=== TEXTAUSZUG ===
Entgeistigung

“Gott als absolute Macht sorgt jedenfalls für einen ungeheuren Schub an Verweltlichung der Welt, indem sich fast alles Übersinnliche in ihm konzentriert. ‘Die Natur ist hier entgöttert’, hält Hegel fest. Erstmals haben wir es mit einer Religion zu tun, die Säkularisierung bejaht.”

“Sechs Jahre nach Hegels Tod verwendet sein Schüler Richard Rothe den bis dahin kirchenrechtlichen Begriff der ‘Säkularisierung’ als Erster, um zu diagnostizieren, daß die Kirche als Hüterin der Religion allmählich entbehrlich wird. ‘In dem selben Verhältnis, wie der Staat sich entsäkularisiert, säkularisiert sich die Kirche, tritt sie zurück, die nur ein provisorischer, immer ungenügender werdender Notbau für den christlichen Geist ist für die Zeit bis jene seine eigentliche Behausung ausgebaut ist.” (J.Kaube)

Die Welt bleibt nach jener Differenzierung des Numinosen demnach profanisiert zurück – was nebenbei aber auch als Hinderungsgrund für ihren göttlichen Ursprung zu lesen wäre – und die Natur, der Mensch als ihr Teil, ist fern, ist entfernt – und kann nicht zur Teilhabe kommen aus sich selbst und an sich selbst als Geist.
Zum Zweiten: Die Kirchen selbst sind Treiber der Entgeistigung, das monotheistische Dogma verortet das Geistige in einem Ens, das ganz Objekt ist und außerhalb des Menschen steht, zudem wird dieses Ens entrückt und geistige Potenzen in ihm monopolisiert. Alle numinose Bewegung – und so aller geistiger Vollzug – obliegt so dem Willen, der Willkür dieses Ens. Indes in einem Säkularismus, der aus dem Monotheismus geboren wird, bleibt dieser Geist der Welt selbstredend abgezogen. Er wird nicht dem Menschen zurückgelagert, sondern zu einer Biomechanik ohne weitere Verortung reduziert (C.G. Jung spricht hier polemisch vom Hirnsekret der Materialisten), seinem Wesen nach wird der Geist schlicht geleugnet. Die Institutionen, der Staat verfolgen in diesem Sinne kein Interesse einer Sakralisierung, überheben lediglich ihre ungeistige Kompetenz bis zum quasireligiösen Dogma, die Wissenschaft – als ursächlich gnostischer Erkenntnisstrang – wird rein materialistisch interpretiert. So ist die Welt verweltlicht, und Gott – erst als der Andere objektiviert, dann unauffindbar entrückt – dann ganz verneint. Von der theistischen Entrückung zur materialistischen Negation Gottes ist es nur ein kleiner Schritt. Beider Wesen wird somit negiert, weil Welt nicht Welt zukommt, und Gott nicht Gottsein, weil nur Modalitäten sind, von deren Perspektive aus das Ens der Modalität agiert und als ein Sich Eines zusammenführen wird.
===
▶ [AUFGABE 1] Schreibe aus dem Textauszug die Stelle von „Die Welt bleibt“ bis „selbst als Geist.“ wörtlich ab.
▶ [AUFGABE 2] Welche Personen werden im Textauszug namentlich genannt? Zähle sie alle auf.
=== GEZEIGTES MATERIAL ===
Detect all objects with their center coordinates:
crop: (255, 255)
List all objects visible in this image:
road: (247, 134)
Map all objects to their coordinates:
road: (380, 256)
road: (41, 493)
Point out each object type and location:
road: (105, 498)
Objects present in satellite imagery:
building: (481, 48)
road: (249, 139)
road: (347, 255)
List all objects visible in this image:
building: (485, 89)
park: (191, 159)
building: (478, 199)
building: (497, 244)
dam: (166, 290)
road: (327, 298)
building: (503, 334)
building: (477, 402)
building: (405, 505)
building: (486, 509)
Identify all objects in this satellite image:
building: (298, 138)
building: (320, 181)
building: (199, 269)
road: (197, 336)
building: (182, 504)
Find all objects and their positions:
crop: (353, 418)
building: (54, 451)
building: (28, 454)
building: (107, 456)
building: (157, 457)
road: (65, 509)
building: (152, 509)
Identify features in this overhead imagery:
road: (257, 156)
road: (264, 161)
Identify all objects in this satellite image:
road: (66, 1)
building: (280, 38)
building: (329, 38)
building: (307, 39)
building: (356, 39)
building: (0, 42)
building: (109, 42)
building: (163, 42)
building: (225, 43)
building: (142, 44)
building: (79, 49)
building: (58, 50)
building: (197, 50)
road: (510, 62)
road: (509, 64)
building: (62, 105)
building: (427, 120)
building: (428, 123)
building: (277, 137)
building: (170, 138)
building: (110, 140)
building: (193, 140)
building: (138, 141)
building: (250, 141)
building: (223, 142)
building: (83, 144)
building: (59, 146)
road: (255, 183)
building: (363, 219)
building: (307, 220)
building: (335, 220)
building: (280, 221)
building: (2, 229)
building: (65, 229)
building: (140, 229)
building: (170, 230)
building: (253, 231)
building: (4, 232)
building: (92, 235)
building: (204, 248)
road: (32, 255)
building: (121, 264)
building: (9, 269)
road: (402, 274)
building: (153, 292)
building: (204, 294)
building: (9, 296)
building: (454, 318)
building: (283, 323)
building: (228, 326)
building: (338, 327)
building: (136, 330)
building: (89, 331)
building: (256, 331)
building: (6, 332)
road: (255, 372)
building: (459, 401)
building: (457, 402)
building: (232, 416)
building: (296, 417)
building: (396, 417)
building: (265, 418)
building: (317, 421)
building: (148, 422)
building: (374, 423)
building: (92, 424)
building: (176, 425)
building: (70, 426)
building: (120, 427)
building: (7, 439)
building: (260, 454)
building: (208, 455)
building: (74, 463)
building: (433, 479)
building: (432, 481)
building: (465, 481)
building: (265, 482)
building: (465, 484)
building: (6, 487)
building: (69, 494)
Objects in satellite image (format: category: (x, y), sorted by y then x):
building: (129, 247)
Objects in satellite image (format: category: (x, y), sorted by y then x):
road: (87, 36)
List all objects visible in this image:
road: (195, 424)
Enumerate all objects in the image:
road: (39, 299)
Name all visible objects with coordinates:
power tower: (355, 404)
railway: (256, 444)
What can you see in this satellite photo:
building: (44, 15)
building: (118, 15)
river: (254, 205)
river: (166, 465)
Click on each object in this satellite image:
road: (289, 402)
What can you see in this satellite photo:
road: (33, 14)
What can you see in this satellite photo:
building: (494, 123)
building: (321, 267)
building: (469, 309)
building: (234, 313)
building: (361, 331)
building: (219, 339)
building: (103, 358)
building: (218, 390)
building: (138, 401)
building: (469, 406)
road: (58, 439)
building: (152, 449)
===
▶ [ANTWORTFELD 1]
Die Welt bleibt nach jener Differenzierung des Numinosen demnach profanisiert zurück – was nebenbei aber auch als Hinderungsgrund für ihren göttlichen Ursprung zu lesen wäre – und die Natur, der Mensch als ihr Teil, ist fern, ist entfernt – und kann nicht zur Teilhabe kommen aus sich selbst und an sich selbst als Geist.

▶ [ANTWORTFELD 2] Hegel, Richard Rothe, J. Kaube, C.G. Jung